ニンニクの臭いを消す方法・減らす方法はあるのか
ニンニクは、食べているときはおいしいですが、食後の「臭い」はやはり避けたいですね。上で説明したように、アリイン→アリシン→スルフィド類という変化をたどって悪臭が生じるわけですから、これをどこかで絶てばよいでしょう。もっとも簡単なのは、ニンニクが無傷の段階で加熱することです。加熱すれば、アリインをアリシンに変える酵素「アリイナーゼ」が失活するので、加熱後にニンニクを砕いてもアリシンはできず、刺激臭も起こらず、食後の悪臭も防げるというわけです。

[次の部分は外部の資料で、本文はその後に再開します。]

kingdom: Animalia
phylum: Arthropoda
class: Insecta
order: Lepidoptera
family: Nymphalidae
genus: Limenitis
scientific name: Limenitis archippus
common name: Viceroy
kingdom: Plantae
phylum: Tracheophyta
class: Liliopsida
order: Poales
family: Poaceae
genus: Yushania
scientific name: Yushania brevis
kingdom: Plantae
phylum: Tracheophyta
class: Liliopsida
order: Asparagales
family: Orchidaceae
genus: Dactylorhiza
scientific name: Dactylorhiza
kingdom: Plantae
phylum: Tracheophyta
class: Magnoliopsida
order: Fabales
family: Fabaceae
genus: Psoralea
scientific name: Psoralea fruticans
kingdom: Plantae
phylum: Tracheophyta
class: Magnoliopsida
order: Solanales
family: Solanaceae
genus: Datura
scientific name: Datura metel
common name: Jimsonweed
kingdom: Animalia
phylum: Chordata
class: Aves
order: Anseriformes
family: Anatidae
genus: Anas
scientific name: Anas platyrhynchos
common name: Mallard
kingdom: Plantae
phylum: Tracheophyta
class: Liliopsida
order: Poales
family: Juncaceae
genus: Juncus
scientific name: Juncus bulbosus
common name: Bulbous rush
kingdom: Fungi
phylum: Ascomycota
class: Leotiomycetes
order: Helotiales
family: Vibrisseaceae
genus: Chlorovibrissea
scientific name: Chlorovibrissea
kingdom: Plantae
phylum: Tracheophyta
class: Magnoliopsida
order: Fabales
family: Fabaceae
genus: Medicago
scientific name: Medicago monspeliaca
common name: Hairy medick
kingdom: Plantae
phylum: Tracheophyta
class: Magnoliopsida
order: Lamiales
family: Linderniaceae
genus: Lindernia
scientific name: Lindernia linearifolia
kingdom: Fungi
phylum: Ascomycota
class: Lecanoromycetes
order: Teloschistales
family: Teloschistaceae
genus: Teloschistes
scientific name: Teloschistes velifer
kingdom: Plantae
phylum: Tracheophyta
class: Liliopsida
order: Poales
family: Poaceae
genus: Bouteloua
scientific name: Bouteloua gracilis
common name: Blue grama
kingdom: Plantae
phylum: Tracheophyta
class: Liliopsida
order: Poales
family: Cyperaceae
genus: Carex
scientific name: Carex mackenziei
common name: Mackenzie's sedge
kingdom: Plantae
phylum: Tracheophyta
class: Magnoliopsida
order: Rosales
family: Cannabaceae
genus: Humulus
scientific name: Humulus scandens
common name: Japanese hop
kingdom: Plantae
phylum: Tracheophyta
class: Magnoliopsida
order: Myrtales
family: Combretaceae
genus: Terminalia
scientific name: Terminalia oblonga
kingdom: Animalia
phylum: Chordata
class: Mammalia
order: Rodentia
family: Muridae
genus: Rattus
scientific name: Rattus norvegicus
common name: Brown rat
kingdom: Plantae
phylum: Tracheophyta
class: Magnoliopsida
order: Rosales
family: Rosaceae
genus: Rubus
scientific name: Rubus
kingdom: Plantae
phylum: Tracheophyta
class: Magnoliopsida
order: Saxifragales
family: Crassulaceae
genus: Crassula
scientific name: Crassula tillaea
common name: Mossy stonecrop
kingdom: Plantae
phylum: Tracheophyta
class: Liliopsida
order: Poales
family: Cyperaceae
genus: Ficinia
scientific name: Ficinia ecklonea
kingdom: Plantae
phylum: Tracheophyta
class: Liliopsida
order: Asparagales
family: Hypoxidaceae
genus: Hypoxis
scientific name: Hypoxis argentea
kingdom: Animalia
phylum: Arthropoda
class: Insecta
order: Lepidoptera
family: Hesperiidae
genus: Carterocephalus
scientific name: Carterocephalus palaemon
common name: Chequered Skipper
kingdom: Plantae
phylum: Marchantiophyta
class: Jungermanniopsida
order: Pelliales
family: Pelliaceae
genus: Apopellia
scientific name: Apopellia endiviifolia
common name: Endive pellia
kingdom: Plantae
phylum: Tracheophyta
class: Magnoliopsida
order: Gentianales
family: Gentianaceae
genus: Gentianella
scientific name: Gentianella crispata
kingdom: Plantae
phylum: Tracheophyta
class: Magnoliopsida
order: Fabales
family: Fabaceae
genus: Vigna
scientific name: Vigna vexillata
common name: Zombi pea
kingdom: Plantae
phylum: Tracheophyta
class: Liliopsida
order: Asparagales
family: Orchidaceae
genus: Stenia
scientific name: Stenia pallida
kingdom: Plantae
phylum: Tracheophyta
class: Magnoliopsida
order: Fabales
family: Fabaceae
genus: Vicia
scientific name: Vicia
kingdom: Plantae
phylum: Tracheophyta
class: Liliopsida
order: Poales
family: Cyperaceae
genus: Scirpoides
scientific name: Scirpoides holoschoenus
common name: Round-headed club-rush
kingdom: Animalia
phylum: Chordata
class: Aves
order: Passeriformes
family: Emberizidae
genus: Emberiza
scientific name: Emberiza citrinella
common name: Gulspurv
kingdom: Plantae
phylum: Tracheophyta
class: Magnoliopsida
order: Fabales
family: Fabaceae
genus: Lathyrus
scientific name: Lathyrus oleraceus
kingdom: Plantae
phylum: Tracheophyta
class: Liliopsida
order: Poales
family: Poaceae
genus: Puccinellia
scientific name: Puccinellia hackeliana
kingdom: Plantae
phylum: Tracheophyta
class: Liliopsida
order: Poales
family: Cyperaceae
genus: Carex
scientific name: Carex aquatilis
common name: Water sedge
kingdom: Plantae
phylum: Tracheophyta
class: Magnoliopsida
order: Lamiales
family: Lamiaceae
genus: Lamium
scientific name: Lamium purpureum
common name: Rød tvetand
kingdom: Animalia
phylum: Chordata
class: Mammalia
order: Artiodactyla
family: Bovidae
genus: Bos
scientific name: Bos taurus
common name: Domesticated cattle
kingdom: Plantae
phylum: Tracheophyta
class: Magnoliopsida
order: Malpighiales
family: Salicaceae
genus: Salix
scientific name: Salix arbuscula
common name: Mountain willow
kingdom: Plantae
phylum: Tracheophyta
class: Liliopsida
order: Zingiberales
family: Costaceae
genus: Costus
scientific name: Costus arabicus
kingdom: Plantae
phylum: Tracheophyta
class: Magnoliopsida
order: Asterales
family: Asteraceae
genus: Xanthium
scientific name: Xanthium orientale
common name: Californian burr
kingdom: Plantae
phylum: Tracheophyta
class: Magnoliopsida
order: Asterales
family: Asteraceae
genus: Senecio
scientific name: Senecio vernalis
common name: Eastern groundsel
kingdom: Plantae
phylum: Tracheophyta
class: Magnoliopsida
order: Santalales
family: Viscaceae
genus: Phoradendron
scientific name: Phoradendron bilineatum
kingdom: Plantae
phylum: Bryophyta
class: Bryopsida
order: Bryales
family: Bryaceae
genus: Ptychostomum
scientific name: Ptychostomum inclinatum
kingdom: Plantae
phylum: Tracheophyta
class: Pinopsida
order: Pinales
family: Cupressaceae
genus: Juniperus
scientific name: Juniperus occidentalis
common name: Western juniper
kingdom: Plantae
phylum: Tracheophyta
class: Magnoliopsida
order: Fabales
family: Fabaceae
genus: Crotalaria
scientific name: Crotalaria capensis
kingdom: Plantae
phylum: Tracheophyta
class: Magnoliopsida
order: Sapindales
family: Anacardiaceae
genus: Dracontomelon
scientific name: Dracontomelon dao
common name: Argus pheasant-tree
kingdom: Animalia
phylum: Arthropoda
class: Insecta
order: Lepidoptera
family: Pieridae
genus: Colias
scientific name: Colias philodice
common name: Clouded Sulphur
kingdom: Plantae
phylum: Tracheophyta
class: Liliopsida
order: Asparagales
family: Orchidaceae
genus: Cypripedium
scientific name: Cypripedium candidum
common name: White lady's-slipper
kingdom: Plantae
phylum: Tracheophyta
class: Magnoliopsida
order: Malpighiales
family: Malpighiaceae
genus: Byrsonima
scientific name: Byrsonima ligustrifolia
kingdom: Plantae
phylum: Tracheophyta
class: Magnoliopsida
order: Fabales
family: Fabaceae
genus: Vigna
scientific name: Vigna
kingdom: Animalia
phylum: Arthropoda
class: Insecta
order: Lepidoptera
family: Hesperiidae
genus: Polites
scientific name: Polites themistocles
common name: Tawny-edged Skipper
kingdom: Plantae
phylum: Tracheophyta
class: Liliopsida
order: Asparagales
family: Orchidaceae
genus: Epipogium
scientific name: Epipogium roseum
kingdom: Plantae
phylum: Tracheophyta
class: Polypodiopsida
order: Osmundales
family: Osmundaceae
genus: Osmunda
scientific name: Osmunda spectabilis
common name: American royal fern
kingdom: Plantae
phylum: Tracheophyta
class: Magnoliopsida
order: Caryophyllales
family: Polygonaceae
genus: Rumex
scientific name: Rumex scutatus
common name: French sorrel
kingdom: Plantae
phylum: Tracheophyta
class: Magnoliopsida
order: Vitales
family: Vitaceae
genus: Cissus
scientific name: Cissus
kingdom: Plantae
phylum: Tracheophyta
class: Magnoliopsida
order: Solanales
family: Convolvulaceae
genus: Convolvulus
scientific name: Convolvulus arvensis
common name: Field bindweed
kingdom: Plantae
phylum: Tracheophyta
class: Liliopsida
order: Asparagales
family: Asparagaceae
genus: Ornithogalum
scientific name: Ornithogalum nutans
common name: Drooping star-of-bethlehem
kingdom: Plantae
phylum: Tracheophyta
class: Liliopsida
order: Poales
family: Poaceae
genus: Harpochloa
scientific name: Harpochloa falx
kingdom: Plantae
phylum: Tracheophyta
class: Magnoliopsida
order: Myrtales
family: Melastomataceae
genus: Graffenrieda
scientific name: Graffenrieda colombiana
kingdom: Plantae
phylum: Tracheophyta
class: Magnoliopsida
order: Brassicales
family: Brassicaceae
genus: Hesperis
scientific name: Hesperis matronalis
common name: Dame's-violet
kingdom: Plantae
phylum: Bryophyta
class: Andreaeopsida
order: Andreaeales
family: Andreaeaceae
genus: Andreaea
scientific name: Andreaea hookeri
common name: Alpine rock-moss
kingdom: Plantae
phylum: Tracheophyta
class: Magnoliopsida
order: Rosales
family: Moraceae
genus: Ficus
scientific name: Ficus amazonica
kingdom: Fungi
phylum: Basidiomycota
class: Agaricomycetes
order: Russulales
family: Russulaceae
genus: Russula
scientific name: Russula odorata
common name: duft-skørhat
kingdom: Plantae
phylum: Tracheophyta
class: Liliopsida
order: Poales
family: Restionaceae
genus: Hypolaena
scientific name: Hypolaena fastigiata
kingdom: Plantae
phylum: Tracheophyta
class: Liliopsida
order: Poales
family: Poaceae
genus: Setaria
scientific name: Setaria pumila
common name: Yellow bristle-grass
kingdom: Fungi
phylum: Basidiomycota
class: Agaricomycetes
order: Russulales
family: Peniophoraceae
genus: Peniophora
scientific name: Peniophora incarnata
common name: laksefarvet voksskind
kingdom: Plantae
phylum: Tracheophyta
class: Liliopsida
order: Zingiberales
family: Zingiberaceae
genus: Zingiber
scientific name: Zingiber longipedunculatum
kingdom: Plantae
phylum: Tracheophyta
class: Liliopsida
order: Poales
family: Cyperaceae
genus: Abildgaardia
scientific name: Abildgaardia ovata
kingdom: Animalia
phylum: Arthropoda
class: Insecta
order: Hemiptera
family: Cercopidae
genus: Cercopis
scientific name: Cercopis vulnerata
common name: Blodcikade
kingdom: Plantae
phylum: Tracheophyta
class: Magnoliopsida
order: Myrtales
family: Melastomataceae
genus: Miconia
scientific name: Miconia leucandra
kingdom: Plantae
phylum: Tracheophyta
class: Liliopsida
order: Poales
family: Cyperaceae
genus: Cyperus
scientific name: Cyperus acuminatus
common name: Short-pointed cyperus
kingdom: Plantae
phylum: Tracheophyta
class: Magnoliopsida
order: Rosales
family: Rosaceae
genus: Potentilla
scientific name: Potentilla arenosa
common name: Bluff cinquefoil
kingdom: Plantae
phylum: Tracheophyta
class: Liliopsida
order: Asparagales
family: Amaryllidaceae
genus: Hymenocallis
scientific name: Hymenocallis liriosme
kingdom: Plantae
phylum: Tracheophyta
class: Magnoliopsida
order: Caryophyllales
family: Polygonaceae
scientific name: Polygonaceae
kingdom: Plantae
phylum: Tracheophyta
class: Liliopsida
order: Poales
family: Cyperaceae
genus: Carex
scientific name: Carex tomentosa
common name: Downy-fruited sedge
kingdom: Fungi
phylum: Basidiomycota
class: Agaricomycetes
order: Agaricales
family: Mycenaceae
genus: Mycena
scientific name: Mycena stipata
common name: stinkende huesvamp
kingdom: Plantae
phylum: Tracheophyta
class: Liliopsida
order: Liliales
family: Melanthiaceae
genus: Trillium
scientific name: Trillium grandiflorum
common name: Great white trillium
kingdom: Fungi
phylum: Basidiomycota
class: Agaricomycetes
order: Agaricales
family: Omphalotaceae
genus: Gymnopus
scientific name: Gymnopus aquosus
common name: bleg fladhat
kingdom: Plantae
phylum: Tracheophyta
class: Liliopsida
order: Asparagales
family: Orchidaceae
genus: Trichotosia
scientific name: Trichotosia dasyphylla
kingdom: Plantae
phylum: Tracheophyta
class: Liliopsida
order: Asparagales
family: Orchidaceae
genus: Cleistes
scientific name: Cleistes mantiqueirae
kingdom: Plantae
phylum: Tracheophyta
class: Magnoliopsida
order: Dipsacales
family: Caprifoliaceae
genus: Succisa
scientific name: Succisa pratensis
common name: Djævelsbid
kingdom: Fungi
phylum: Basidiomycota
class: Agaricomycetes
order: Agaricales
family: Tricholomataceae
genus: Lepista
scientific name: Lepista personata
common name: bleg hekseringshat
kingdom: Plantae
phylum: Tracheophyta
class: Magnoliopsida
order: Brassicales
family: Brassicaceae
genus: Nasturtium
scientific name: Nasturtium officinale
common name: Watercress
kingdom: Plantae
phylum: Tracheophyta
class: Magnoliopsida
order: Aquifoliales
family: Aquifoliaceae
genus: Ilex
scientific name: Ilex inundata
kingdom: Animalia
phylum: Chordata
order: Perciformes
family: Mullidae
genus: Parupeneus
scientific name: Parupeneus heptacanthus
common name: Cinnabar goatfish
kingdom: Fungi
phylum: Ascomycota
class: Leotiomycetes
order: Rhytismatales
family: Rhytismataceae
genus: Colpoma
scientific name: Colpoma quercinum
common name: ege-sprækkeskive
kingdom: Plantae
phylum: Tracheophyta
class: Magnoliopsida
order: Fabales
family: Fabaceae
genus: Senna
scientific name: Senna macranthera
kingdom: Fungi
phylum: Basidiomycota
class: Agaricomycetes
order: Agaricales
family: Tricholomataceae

加熱方法としては、ゆでるか、レンジが手軽でしょう。レンジの場合、皮をむかず丸ごとラップで包み(傷ついてアリシンが発生するのを防ぐため)、600Wで1分30秒くらいかけ、水にさらして冷ますのが良いそうです。この方法では臭いをかなり減らせますが、完全になくなるわけではありませんので、あしからず。
無傷のうちにアリイナーゼを失活させることは、アリインをできるだけ残して食べることにつながります。アリインには抗酸化作用がありますし、グルタミン酸ナトリウムやイノシン酸などのうま味成分の効果を高めることが知られていますので、食欲増進につながると期待されます。
ただし、無傷のうちにアリイナーゼを失活させることは、デメリットもあります。上述したように、ニンニクの健康効果の多くは、アリシンやその変化体であるアホエンやジアリルジスルフィドによるところが大きいですので、そもそもアリシンができないようにしてしまうとそれらが期待できなくなるのです。
つまり、刺激臭がするのは望ましくありませんが、生にんにくを切り刻んだり、擦りおろしたりすることで、できるだけ多くのアリシンを生じさせ、さらに調理することでスルフィド類を生み出すようにした方が、ニンニクの食品機能を引き出せるのです。
臭いを無くそうとするより、「臭いが健康の元になる」と思って、臭いを楽しむくらいの方がいいのかもしれません。